10.3 MI tail latency on shared workloads (now mostly moot)¶
On the old fully-shared synth layout, MI could take 200+ seconds vs.
~5 seconds for the other protocols, sometimes hitting the 30-min
Python wallclock timeout on short/medium tiers. With the new
per-core distinct streams MI runs in ~6 seconds across the smoke
tier — the network ping-pong pathology is gone for synth workloads.
For real shared-coherence stress (tests/coherence/fixtures/proj3/)
the MI tail-latency profile is unchanged. See
report_doc/11-validation-bugs.md:328
for the full historical write-up.
10.4 [TODO] No shared-coherence synth trace family¶
Now that synth is fully private, sweeps don't exercise the
shared-line coherence path at all. The only way to stress
shared-line coherence today is the project3 fixture in
tests/coherence/ or a hand-written
--trace-list manifest pointing two cores at the same trace file
(see §2). A future
gen_synth_shared.py (or a --shared flag on the existing
generator) would close this gap.
Cross-references¶
- RUNNING.md — how to run a simulation in the first place.

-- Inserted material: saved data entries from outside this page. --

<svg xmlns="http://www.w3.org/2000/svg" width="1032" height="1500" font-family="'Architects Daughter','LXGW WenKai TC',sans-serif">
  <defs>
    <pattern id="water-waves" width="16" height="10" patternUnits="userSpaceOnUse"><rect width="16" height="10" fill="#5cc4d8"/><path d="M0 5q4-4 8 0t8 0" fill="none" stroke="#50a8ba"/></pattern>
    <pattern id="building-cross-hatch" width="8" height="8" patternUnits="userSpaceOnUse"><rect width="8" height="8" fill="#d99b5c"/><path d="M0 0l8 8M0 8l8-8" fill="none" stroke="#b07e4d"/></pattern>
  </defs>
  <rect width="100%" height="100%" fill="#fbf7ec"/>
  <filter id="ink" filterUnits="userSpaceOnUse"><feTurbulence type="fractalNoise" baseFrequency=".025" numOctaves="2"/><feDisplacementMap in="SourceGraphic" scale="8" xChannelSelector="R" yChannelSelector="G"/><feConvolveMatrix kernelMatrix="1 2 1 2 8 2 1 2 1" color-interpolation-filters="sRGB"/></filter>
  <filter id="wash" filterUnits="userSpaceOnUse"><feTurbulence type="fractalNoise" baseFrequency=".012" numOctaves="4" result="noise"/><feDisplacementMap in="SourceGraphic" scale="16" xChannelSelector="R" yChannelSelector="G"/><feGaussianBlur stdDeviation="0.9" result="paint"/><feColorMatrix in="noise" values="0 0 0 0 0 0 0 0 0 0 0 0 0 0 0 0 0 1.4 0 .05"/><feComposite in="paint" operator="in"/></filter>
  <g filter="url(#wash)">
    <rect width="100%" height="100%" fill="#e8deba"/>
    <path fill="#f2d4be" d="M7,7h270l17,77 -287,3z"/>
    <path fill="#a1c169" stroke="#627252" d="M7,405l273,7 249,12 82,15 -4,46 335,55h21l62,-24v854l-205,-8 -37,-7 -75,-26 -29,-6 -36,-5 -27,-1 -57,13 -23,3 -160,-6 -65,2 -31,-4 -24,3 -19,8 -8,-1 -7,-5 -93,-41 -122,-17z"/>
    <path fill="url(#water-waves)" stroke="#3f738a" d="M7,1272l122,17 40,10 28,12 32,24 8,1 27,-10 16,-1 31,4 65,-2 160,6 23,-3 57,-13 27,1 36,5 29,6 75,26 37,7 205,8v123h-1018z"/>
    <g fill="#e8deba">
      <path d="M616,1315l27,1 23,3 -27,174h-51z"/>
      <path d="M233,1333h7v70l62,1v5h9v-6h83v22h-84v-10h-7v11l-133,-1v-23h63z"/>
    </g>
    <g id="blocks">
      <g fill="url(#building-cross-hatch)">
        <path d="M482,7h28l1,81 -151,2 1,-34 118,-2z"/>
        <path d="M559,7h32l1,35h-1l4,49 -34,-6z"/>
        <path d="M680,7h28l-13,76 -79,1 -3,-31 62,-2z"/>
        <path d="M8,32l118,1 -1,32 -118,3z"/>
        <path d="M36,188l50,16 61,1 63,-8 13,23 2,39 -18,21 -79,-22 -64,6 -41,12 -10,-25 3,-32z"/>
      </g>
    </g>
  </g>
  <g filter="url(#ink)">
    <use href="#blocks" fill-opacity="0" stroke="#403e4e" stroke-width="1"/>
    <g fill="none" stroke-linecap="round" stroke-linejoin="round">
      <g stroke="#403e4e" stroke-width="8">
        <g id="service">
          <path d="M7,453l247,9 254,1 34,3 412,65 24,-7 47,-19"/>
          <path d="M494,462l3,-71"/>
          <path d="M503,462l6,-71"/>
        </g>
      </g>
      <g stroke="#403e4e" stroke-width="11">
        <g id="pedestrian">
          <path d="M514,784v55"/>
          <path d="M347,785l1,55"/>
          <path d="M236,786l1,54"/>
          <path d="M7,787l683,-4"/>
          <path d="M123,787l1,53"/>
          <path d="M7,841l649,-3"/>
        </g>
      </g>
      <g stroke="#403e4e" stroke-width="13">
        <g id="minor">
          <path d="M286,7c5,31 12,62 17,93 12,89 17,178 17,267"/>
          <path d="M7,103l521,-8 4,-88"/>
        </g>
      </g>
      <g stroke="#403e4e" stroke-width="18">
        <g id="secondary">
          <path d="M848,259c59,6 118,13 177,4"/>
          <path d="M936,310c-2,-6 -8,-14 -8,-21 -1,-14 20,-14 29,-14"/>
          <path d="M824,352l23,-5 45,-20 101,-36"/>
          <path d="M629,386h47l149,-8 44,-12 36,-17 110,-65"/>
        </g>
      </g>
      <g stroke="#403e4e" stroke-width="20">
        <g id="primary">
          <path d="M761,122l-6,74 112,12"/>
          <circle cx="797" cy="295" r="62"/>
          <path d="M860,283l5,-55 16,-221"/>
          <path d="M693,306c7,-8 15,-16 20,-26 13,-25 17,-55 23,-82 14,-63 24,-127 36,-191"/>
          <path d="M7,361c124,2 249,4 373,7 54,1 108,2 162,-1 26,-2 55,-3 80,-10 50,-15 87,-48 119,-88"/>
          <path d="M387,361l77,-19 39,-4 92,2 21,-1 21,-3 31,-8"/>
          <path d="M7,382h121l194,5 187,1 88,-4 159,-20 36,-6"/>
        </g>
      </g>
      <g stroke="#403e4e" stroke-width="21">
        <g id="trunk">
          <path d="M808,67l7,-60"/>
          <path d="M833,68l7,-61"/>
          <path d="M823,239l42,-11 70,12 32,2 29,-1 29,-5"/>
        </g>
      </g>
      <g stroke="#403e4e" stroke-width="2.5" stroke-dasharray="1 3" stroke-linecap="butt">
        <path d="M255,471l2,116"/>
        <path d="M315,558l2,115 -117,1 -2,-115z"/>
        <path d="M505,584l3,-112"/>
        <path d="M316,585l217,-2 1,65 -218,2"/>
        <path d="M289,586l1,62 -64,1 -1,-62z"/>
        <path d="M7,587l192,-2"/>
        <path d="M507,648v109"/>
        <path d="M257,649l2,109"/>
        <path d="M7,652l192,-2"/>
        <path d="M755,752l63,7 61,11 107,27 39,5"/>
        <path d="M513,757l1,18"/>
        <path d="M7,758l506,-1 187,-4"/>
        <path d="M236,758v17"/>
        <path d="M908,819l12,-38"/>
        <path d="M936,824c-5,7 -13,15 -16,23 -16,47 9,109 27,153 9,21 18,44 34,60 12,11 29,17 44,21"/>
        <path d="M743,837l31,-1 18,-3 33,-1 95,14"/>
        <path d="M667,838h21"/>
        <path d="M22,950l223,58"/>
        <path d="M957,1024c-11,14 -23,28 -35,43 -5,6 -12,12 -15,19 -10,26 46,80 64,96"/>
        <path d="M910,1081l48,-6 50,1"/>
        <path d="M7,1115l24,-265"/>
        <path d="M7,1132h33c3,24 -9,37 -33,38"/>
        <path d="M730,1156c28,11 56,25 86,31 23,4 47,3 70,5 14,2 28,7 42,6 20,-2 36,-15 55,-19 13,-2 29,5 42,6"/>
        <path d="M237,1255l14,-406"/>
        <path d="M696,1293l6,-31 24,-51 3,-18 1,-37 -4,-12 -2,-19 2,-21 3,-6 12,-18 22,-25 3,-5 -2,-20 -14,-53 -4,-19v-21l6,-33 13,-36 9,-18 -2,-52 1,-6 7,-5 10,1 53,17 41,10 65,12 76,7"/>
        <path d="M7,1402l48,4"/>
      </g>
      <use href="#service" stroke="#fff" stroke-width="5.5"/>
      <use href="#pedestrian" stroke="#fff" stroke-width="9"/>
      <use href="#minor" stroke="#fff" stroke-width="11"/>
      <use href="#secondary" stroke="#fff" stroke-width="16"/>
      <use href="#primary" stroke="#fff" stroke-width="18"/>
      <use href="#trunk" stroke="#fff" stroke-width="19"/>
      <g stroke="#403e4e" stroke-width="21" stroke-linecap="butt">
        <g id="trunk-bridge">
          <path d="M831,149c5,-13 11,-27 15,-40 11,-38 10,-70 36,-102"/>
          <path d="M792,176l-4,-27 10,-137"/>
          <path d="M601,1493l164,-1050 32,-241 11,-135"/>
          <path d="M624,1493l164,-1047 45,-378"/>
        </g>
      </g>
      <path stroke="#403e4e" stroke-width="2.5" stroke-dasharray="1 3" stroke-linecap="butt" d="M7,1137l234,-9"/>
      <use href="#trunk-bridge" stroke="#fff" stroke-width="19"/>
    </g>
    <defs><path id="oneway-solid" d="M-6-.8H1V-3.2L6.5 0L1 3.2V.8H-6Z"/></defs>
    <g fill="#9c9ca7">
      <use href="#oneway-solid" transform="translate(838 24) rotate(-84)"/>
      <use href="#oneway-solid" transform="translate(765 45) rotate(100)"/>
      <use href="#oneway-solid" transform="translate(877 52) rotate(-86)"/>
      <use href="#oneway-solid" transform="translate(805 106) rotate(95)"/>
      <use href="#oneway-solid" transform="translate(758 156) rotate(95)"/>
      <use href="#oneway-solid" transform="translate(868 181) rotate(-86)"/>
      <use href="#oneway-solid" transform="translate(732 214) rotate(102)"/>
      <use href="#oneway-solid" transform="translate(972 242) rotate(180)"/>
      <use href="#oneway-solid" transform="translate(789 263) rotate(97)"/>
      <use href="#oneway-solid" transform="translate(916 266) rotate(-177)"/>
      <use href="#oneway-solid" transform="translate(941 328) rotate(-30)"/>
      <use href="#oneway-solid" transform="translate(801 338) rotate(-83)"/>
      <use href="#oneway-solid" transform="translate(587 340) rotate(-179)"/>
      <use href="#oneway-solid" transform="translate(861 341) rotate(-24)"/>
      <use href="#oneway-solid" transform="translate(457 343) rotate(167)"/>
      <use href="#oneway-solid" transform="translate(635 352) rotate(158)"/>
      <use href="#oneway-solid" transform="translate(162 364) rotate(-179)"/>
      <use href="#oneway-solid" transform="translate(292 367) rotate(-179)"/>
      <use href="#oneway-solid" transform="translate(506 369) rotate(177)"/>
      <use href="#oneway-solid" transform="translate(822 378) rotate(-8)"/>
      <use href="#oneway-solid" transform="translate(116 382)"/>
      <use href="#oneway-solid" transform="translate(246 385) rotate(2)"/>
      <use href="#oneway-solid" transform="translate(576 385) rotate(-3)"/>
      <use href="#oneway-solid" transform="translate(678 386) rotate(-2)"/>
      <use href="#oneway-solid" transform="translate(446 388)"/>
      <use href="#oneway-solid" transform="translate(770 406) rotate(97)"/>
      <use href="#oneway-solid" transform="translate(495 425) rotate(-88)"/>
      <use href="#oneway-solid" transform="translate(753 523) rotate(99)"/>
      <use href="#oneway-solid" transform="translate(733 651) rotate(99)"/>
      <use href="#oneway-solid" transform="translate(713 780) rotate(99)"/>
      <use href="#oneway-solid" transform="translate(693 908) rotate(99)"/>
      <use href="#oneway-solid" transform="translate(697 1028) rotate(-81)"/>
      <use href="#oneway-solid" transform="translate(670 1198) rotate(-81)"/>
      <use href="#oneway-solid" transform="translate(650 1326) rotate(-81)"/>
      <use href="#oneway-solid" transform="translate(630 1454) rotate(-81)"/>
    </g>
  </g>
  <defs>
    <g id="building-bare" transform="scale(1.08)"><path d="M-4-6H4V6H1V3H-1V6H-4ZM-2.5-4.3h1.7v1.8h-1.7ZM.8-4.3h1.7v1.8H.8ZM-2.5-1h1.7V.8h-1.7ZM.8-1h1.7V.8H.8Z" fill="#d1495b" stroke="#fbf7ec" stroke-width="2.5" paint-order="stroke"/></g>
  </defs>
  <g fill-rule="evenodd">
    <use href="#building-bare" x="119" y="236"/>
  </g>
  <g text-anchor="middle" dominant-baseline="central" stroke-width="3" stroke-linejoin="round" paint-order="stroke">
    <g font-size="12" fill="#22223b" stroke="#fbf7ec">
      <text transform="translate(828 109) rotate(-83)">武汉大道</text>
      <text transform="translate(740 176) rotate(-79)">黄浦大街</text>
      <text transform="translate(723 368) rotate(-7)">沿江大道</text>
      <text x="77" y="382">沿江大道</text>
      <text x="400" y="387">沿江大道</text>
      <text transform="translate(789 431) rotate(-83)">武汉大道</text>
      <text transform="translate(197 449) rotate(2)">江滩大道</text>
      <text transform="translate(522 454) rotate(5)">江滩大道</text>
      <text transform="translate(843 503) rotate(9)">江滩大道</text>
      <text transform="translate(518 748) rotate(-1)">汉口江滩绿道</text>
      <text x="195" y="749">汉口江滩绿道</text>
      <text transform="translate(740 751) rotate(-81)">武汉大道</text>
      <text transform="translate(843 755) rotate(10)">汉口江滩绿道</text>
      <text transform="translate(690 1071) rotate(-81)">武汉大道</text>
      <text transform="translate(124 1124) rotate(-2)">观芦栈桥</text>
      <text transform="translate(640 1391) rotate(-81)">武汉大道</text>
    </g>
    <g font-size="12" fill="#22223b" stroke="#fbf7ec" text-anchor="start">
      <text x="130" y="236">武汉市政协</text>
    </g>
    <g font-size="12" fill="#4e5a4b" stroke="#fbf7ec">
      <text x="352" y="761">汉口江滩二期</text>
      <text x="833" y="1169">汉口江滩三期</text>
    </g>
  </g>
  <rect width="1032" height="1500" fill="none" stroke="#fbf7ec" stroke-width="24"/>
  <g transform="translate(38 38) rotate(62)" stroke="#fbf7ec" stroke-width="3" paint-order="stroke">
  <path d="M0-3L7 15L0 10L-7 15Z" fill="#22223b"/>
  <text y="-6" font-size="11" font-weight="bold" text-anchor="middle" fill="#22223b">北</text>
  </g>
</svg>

- docs/trace-format.md — binary layout of
.champsimtrace. - docs/tracing.md — how the DynamoRIO tracer is supposed to work.
- report_doc/11-validation-bugs.md — the long-form bug log.
- report_doc/13-log-mode-and-rpt-split.md — the original 100%-miss-rate investigation that produced most of the numbers in this doc.